Before drawing conclusions from a spectrogram of this type, it's important to understand the limitations of the algorithm being used -- in particular, the errors that are present in the DFT.
Errors in Apparent Power
Using Audacity, this is what a perfect, computer-generated 82.09Hz sine wave looks like.
(Feel free to try this yourself, using Audacity's Generate->Tone function):
Notice how wide the peak is. We can be sure that this is not due to dispersive effects, because we know beforehand that the wave is perfect (neglecting quantization error and so forth); it was generated by a computer.
If I change the frequency just a bit, to 80.75Hz, the resulting peak is considerably more narrow, and the noise floor drops away:
And, just for comparison, a wave of the same amplitude, but at 6000Hz:
Note that all waves were generated at the exact same amplitude (0dB, or "1.0" in Audacity). As a factual matter, they all contain essentially the same power. It is the DFT representation that is so misleading.
I chose those frequencies because they have a particular relationship to the frequency "bins" present in the DFT.
I will not go into a detailed explanation of DFT principles here, but basically, these differences arise from a complex interaction between:
- The sample rate;
- The actual frequency being played;
- The DFT size (number of samples);
- The amount of audio being analyzed (the length of the recording);
- The choice of "window function" (this item has a particularly outsize effect.
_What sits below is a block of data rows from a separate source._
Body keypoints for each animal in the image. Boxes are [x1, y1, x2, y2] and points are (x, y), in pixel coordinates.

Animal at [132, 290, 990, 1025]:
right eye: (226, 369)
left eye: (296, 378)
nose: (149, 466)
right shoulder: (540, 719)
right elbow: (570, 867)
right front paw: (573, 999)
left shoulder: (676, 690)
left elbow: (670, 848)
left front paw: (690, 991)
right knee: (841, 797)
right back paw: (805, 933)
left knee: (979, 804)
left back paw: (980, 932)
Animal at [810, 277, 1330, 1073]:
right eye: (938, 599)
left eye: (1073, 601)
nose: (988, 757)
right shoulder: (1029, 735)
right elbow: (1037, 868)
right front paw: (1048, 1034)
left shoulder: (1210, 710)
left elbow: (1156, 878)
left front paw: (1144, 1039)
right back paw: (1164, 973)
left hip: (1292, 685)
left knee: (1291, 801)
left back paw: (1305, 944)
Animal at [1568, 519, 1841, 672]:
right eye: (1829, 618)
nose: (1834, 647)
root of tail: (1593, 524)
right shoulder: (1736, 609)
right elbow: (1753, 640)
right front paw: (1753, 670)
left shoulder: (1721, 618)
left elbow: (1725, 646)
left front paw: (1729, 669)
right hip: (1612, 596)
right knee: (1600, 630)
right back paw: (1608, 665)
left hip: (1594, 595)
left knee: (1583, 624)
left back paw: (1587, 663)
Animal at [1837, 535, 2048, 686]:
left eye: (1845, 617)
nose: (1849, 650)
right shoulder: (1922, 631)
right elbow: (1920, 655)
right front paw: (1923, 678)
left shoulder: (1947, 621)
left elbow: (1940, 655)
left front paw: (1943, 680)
Audacity has several to choose from), and:
- The fact that the OP is trying to represent a DFT with over 8,000 data points on an image which is only 1300 pixels wide. Some points are being omitted.
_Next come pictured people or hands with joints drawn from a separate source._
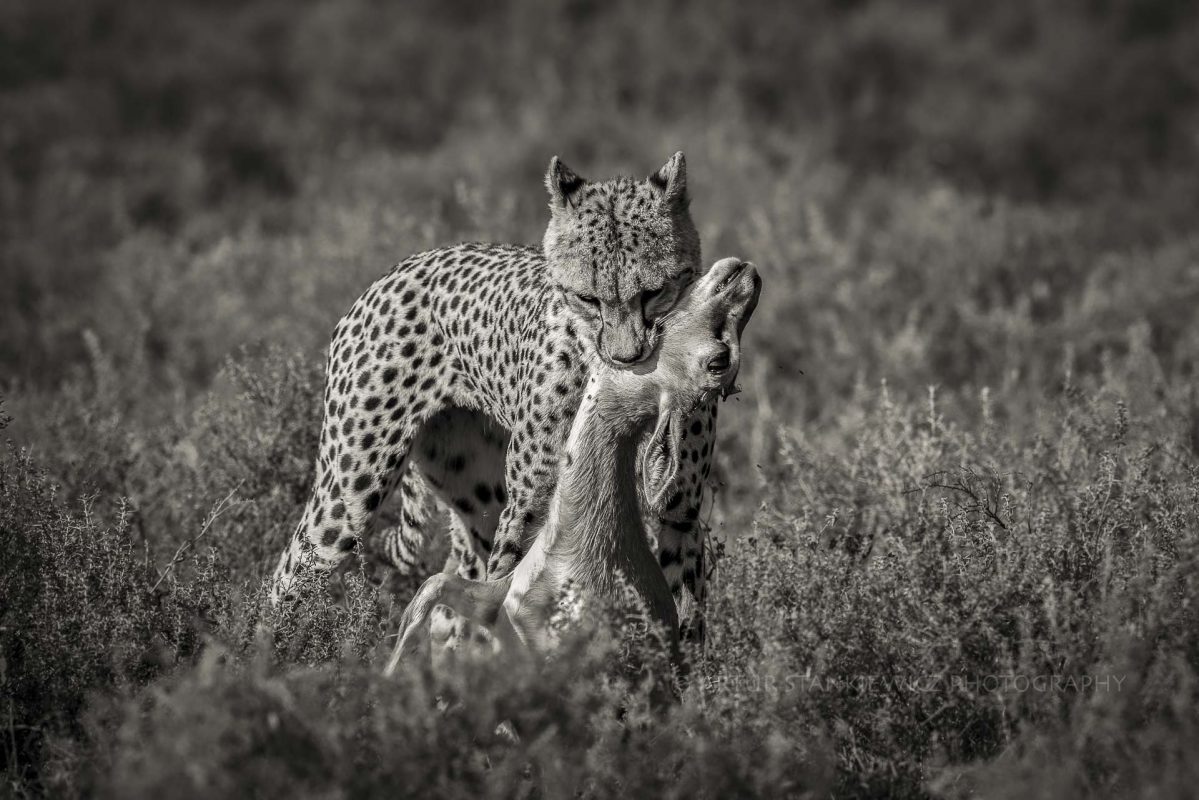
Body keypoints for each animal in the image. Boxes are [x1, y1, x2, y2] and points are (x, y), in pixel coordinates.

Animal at [270, 153, 714, 642]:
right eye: (588, 299)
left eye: (654, 292)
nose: (627, 358)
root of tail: (399, 268)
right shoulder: (531, 506)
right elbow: (509, 591)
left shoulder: (680, 508)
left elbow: (684, 611)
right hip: (352, 488)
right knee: (293, 571)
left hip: (475, 497)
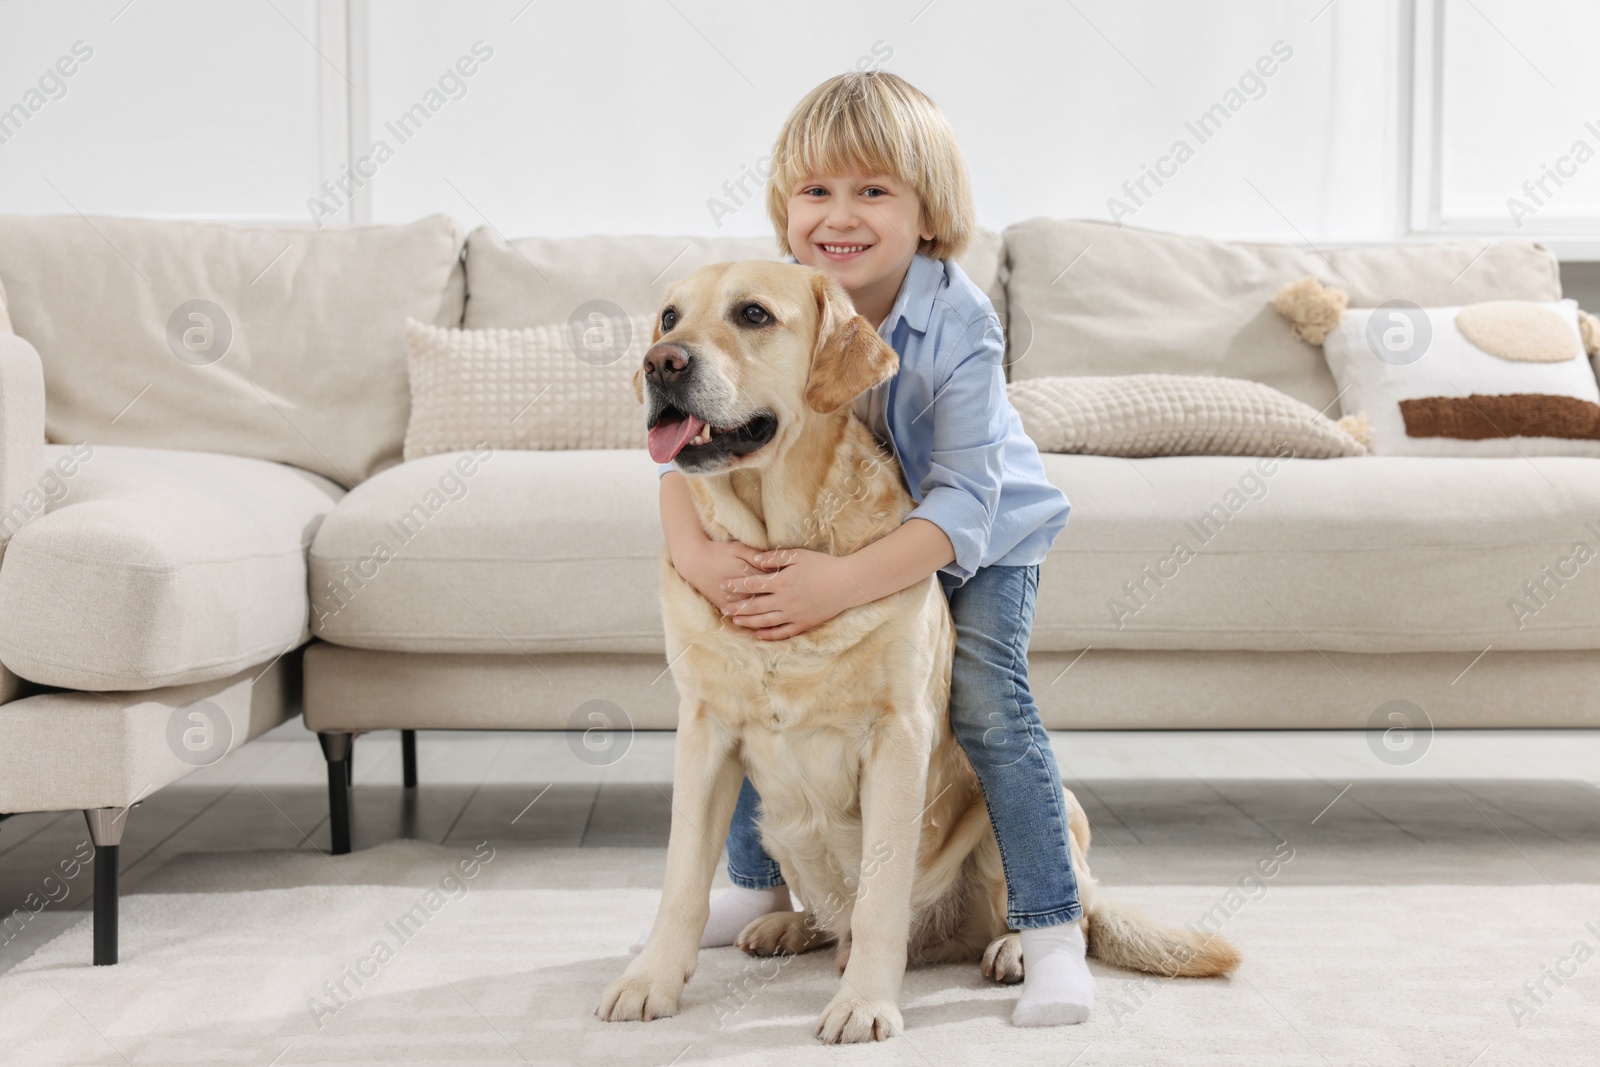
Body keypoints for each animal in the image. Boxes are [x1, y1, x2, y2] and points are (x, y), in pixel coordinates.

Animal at [601, 259, 1235, 1043]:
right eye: (668, 317)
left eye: (753, 314)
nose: (661, 363)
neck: (781, 532)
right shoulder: (704, 730)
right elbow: (682, 879)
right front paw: (651, 980)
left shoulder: (896, 736)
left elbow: (881, 896)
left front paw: (866, 1003)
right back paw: (787, 925)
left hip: (1042, 817)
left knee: (1066, 908)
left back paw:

For all the plots above, I used a 16384-sample DFT, 44100Hz sample rate, and a "Hamming" window function. This is based on an educated guess about what the OP is using.
The bottom line is that it's difficult to compare the total power in two different waves by estimating the area under the graph, in a log/log DFT spectrum like this. Just because the fundamental has a wide peak, does not mean it has more power than taller, narrower peaks. It is entirely possible the OP actually does have less power in his fundamental tone.
The actual reason for the louder 2nd overtone is likely a combination of several factors already mentioned in other answers.
- Filtering effects from the microphone, as mentioned by @BenCrowell. The importance of this cannot be overstated. Consumer-grade computer microphones tend to have very "peaky" responses; they pass some frequencies much more easily than others. Even if the OP is using something more professional-grade, like an SM57, the frequency response is less than uniform:
Note that the nominal attenuation is > 5dB at 82Hz. That's under ideal conditions; low-frequency attenuation is also a function of distance to the speaker cone (and mic orientation, among other things). The manual recommends a 2.5cm placement (I believe the above chart was created under such conditions). Depending on their setup, the OP could be getting a dramatically different frequency response.
The location and manner in which the string is plucked. As mentioned by @fraxinus and others, this will emphasize certain harmonics. For an electric guitar, pickup location will also play a role.
The fact that the fundamental simply does not have to be the most powerful tone. Even though the fundamental is likely to be the most powerful (all things being equal), there is nothing that says it has to be, and your ear tends to perceive the tone favorably even if the fundamental is highly attenuated.